▶ **TASK DIRECTIONS**: Up through the line that contains "## Views ##", retype the entries exactly, beginning at the very first line.

[Opening DATASET CONTENT section]

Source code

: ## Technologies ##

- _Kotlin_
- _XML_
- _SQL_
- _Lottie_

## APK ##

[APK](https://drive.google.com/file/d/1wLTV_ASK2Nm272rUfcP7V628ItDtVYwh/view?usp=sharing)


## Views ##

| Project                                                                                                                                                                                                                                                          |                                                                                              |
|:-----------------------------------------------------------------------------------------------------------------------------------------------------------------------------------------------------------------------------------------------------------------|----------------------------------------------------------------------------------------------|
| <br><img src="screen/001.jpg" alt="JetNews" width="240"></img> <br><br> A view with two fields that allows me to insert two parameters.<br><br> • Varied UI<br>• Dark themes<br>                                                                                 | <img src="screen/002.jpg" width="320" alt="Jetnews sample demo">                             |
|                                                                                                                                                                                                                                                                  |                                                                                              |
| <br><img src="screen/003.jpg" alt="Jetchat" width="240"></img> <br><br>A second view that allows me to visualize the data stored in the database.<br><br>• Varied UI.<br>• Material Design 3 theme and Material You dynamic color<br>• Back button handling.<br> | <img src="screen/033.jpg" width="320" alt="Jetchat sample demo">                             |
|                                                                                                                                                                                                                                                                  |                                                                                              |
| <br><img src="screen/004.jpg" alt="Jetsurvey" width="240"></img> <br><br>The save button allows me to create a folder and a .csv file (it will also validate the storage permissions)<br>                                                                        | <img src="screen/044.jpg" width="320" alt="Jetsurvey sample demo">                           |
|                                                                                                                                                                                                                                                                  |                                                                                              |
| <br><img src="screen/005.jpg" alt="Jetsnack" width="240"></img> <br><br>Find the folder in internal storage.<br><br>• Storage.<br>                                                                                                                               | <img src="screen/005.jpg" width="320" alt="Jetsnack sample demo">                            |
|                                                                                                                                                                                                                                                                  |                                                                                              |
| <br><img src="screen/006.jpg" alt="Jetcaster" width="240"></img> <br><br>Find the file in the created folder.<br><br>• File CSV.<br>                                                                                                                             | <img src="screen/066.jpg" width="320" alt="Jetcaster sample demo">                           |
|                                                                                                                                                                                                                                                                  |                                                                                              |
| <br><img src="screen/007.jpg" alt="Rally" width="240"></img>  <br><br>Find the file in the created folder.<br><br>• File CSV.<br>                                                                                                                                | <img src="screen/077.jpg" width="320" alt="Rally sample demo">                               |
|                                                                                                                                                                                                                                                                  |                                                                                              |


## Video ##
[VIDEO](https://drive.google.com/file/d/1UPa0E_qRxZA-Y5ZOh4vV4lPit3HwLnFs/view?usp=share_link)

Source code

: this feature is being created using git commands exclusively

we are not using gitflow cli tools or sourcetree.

[Closing DATASET CONTENT section]

▶ **EXERCISE ANSWER**:
Source code

: ## Technologies ##

- _Kotlin_
- _XML_
- _SQL_
- _Lottie_

## APK ##

[APK](https://drive.google.com/file/d/1wLTV_ASK2Nm272rUfcP7V628ItDtVYwh/view?usp=sharing)


## Views ##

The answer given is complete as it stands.